Response to Letter by Furlan
In response to the thought-provoking commentary by Anthony J. Furlan, we would like to place the issue in even clearer perspective. When deciding to conduct a randomized control trial, the main driver is to provide evidence of sufficient quality to change clinical practice. Inherent in this statement is the assumption that the current evidence is inadequate. Is the evidence for reperfusion in the 3- to 6-hour time window in this category? The resounding answer must be “yes,” particularly when the type of reperfusion strategy is contemplated. For example, if reperfusion devices are considered, no Phase III evidence exists. For intra-arterial thrombolysis, evidence for one randomized, controlled trial using prourokinase exists.1 Interestingly, this was not considered to be adequate evidence at the time by either the Food and Drug Administration or the Prolyse in Acute Cerebral Thromboembolism (PROACT) investigators. PROACT 2 was planned but did not proceed because of sponsorship difficulties. For intravenous tissue plasminogen activator, the evidence is now very adequate up to 4.5 hours, although it could be argued that this excludes those aged >80 years, nondiabetics, and other groups.2
The current controversy has some parallel with the carotid endarterectomy debates of the 1980s. At that time, an unproven intervention (endarterectomy) with only a modest amount of evidence was being promulgated as the management of choice by many practitioners, mainly surgeons. The enthusiastic user group (vascular surgeons) has now been replaced in the current argument by interventionalists. How we applauded the investigators with the courage to insist on carefully conducted randomized control trials with placebo arms to establish not only if the intervention was effective, but under what circumstances and with what risk-benefit ratio.
As clinicians, we have responsibilities to our patients to advance medical knowledge using appropriate research tools such as the randomized control trial so that they may ultimately benefit. Should we deviate from this principle because of assumed rather than proven knowledge, we are regressing to practices only too common ≥30 years ago.

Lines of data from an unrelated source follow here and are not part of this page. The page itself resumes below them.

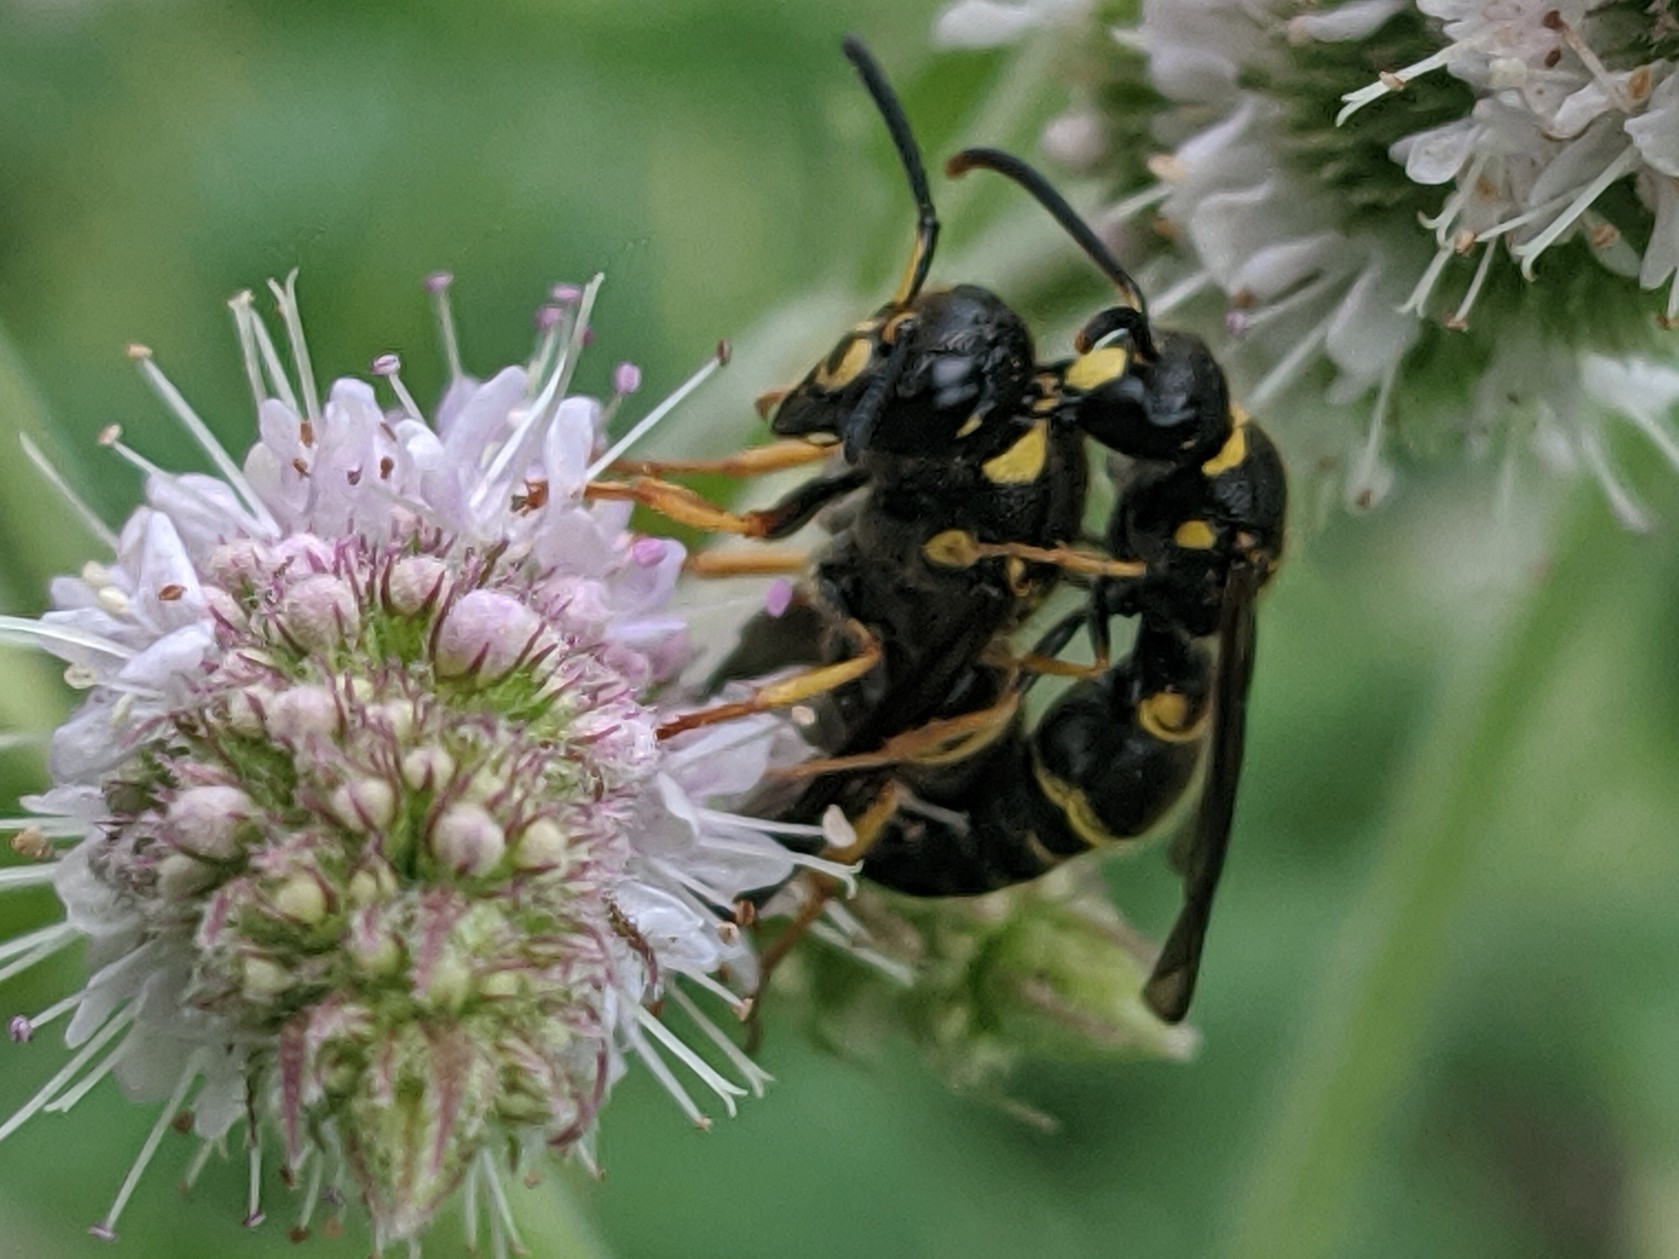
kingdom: Animalia
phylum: Arthropoda
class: Insecta
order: Hymenoptera
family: Vespidae
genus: Ancistrocerus
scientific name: Ancistrocerus campestris
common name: Smiling mason wasp
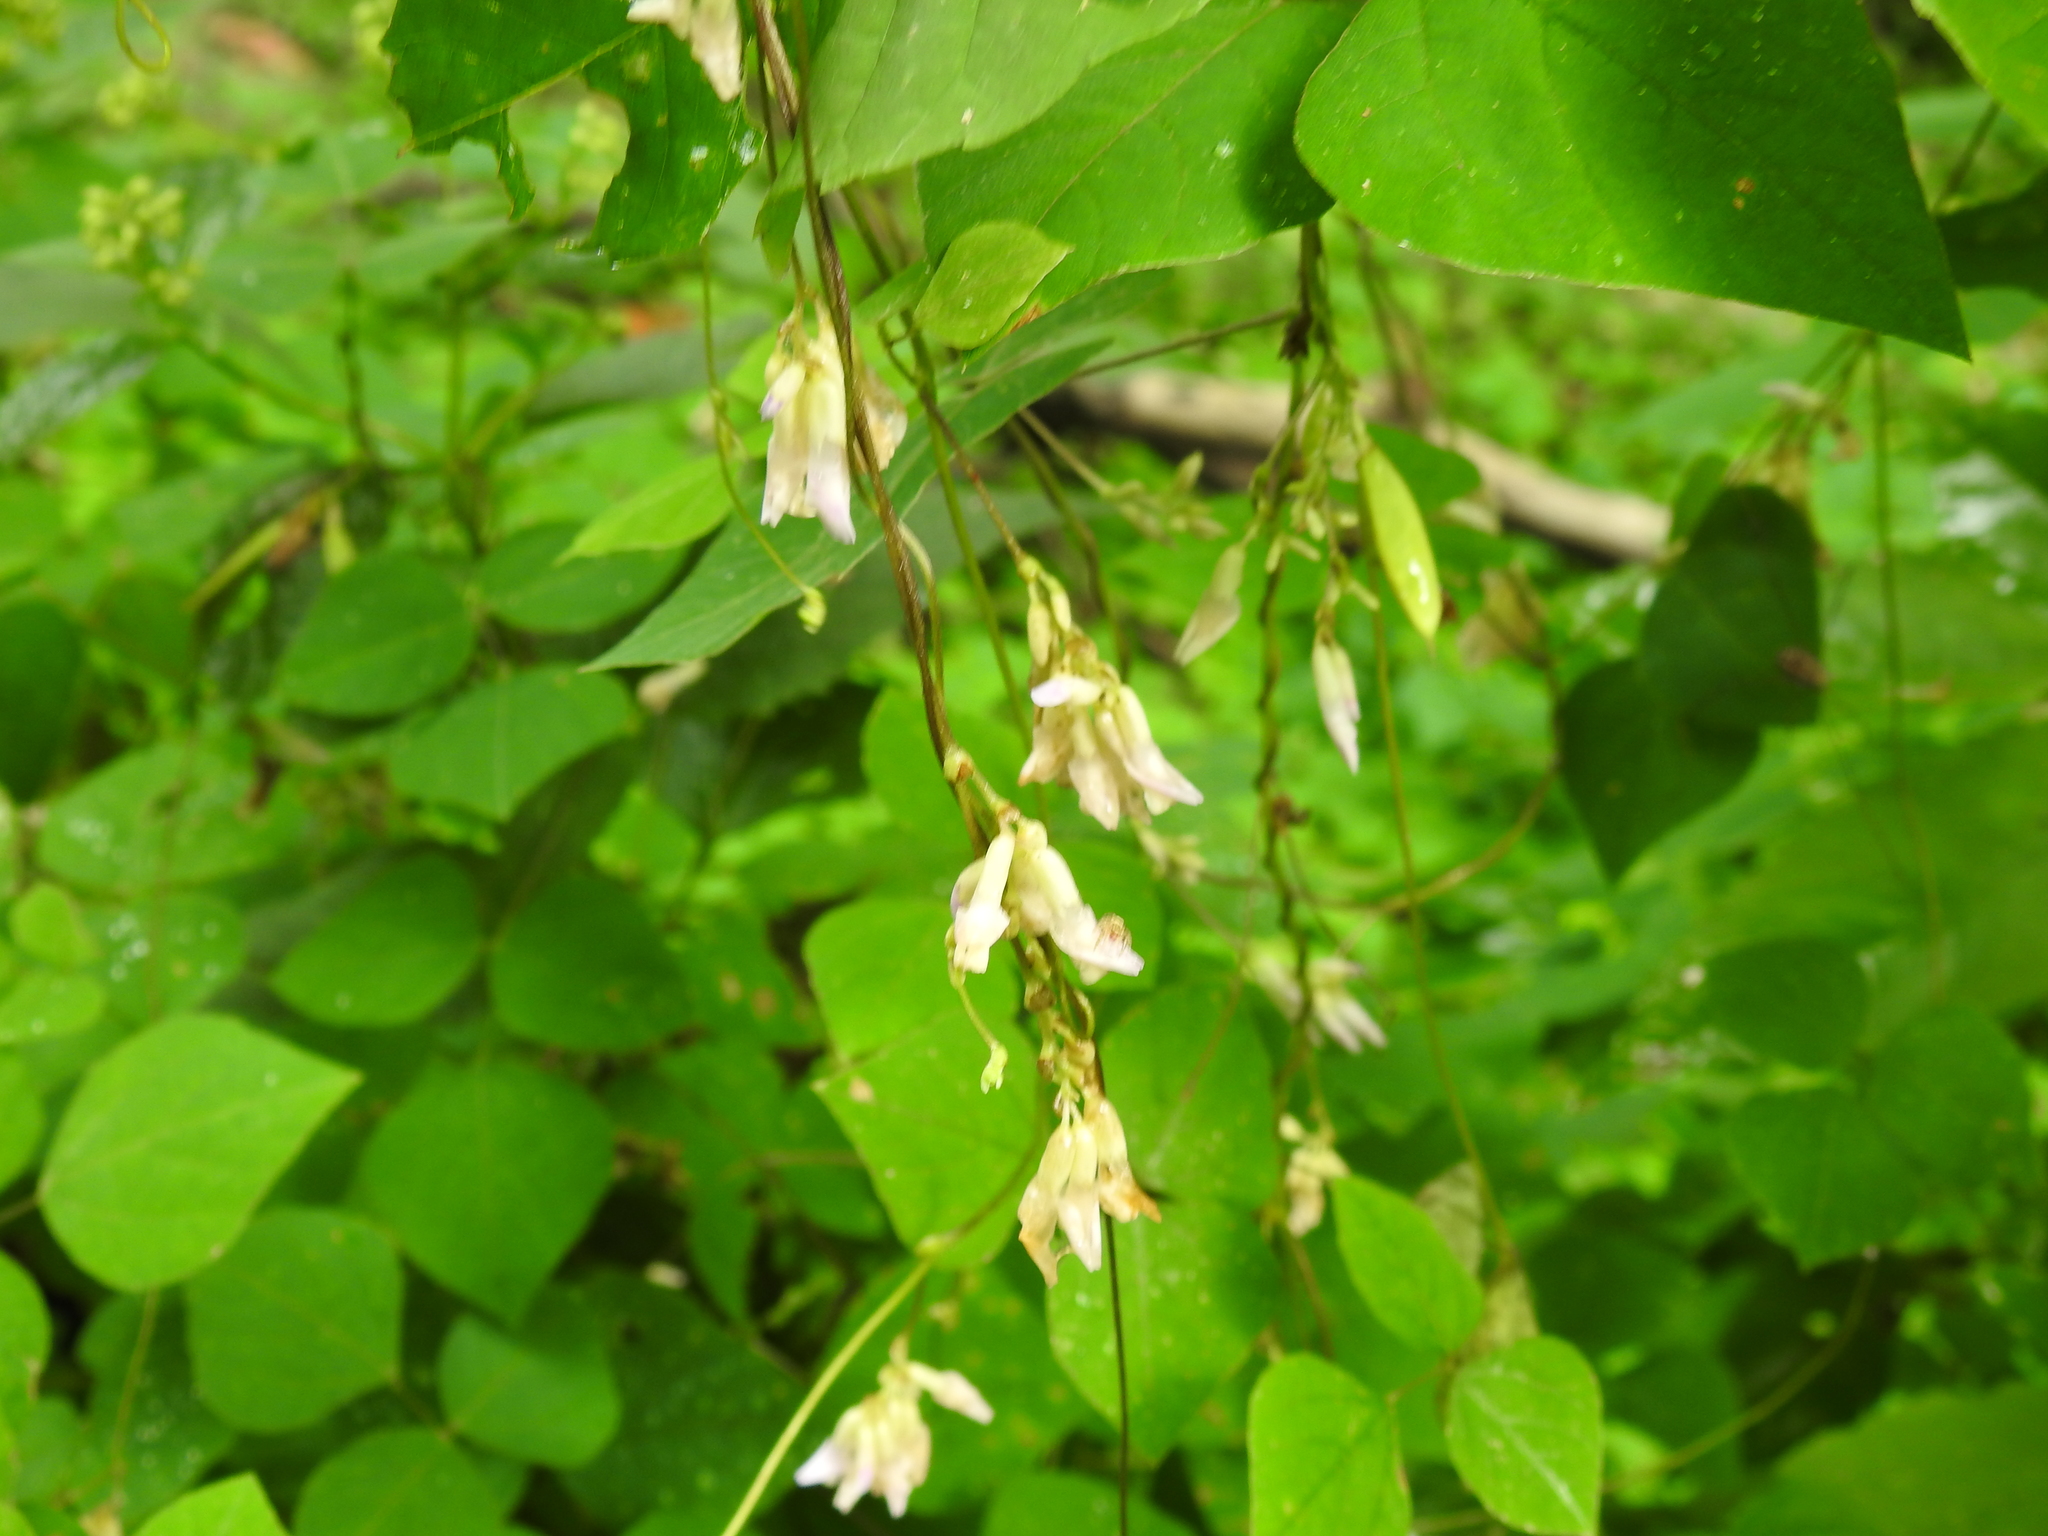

Furlan does make a very important point about the design of trials moving forward in an attempt to extend the time window beyond that used in current practice. We support his view that homogenous clinical groups are now required3; hence, our use of penumbral selection techniques in our soon-to-be-launched EXTEND (Extending the time for Thrombolysis in Emergency Neurological Deficits) trial.4,5 Here, we will randomize patients based on MR penumbral mismatch beyond 3 hours (or 4.5 hours, depending on local practice). This will include those who awake from sleep up to a time window of 9 hours. The vanguard phase will be conducted in Australia, Asia, and Europe with a sample size of 100 patients with the expectation that we will expand this to a sample size of approximately 400 patients as partners join from other continents. Only with this trial and International Stroke Trial (IST) 36 (0- to 6-hour time window) completed do we believe that adequate randomized control trial evidence will be in place to change clinical practice.
Furlan A, Higashida R, Wechsler L, Gent M, Rowley H, Kase C, Pessin M, Ahuja A, Callahan F, Clark WM, Silver F, Rivera F. Intra-arterial prourokinase for acute ischemic stroke. The PROACT II study: a randomized controlled trial. Prolyse in Acute Cerebral Thromboembolism. JAMA. 1999; 282: 2003–2011.
Hacke W, Kaste M, Bluhmki E, Brozman M, Davalos A, Guidetti D, Larrue V, Lees KR, Medeghri Z, Machnig T, Schneider D, von Kummer R, Wahlgren N, Toni D; ECASS Investigators. Thrombolysis with alteplase 3 to 4.5 hours after acute ischemic stroke. N Engl J Med. 2008; 359: 1317–1329.
Davis SM, Donnan GA, Parsons MW, Levi C, Butcher KS, Peeters A, Barber PA, Bladin C, De Silva DA, Byrnes G, Chalk JB, Fink JN, Kimber TE, Schultz D, Hand PJ, Frayne J, Hankey G, Muir K, Gerraty R, Tress BM, Desmond PM; EPITHET investigators. Effects of alteplase beyond 3 h after stroke in the Echoplanar Imaging Thrombolytic Evaluation Trial (EPITHET): a placebo-controlled randomised trial. Lancet Neurol. 2008; 7: 299–309.